C'est l'une des conséquences indirectes de la guerre en Iran. Alors que le détroit d'Ormuz reste bloqué, entraînant une hausse des coûts de transport, les chaînes d’approvisionnement humanitaire sont sous tension.
En Somalie, l'acheminement des vaccins et des denrées alimentaires jusqu'à l'UNICEF devient de plus en en plus difficile.
"C'est un choc pour le système parce que cela signifie que nous ne pouvons pas acheminer les fournitures aussi facilement et que les coûts du carburant sont vraiment élevés", déplore Catherine Russell, directrice générale de l'UNICEF.
"C'est donc un problème supplémentaire que nous devons essayer de résoudre, et cela signifie que de plus en plus d'enfants vont souffrir", poursuit-elle.

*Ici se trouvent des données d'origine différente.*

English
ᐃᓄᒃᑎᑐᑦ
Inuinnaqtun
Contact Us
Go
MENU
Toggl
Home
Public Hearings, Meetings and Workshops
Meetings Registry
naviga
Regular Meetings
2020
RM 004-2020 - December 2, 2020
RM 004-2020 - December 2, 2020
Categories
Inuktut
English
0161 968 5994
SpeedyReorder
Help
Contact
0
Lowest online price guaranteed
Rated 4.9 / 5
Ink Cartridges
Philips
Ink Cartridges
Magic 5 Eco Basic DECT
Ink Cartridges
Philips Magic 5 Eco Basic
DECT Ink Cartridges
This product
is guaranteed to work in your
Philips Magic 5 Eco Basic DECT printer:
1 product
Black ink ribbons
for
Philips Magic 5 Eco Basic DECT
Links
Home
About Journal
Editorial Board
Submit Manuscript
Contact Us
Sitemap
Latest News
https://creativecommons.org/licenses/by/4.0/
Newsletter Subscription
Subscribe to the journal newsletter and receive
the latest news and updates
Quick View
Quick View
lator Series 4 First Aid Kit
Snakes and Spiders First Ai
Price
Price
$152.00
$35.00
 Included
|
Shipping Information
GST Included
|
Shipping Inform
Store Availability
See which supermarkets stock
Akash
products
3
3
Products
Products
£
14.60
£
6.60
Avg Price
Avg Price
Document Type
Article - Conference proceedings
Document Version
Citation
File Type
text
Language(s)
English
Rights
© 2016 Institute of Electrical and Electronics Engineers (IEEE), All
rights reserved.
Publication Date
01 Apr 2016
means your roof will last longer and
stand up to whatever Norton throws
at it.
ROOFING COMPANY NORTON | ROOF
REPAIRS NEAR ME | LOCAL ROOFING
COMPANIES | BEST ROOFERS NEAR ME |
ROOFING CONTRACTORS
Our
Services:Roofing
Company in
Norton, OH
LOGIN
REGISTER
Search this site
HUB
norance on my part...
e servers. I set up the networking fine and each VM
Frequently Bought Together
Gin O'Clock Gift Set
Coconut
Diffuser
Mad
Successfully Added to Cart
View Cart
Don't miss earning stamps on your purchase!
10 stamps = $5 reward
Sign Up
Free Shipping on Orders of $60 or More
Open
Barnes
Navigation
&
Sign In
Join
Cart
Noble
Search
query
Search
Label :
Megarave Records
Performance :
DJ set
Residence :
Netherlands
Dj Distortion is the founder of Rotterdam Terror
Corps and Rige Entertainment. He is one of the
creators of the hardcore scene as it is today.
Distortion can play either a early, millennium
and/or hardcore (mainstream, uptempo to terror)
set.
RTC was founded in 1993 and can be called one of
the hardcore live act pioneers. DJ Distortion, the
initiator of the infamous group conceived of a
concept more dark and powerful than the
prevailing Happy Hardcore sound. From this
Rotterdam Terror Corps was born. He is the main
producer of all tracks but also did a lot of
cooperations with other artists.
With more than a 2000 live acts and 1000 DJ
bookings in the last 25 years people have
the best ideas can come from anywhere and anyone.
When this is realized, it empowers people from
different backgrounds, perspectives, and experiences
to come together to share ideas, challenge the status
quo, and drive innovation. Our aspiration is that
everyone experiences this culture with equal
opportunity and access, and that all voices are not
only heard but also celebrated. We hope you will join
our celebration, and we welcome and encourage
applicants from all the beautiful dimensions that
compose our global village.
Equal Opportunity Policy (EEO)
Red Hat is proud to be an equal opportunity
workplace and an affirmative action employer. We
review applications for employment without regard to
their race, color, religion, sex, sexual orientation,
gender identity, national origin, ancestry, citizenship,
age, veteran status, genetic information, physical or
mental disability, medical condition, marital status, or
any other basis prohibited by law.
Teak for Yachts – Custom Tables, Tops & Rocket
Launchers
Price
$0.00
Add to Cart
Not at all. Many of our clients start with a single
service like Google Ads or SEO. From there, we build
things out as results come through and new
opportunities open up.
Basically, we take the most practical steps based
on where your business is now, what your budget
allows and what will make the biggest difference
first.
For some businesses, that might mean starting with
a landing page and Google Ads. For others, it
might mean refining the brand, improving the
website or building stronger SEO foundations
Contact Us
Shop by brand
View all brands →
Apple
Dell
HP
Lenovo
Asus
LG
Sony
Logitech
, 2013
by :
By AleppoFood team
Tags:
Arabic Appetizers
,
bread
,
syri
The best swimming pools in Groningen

Les coûts de transport pourraient augmenter de 30 à 60 %, voire doubler sur certains itinéraires.
Inquiétude des agriculteurs somaliens
La hausse spectaculaire des prix inquiète aussi les agriculteurs.
Alors même que la saison des semailles commence tout juste dans l’hémisphère nord, le prix du gaz naturel, un composant essentiel des engrais, a fortement augmenté.
De plus, près d'un tiers du commerce mondial d’engrais transite par le détroit d’Ormuz.
"Il s'agit d'un risque majeur pour des pays comme la Somalie et le Kenya, qui dépendent des importations d'engrais en provenance du Golfe", explique Carl Skau, directeur exécutif adjoint du Programme alimentaire mondial.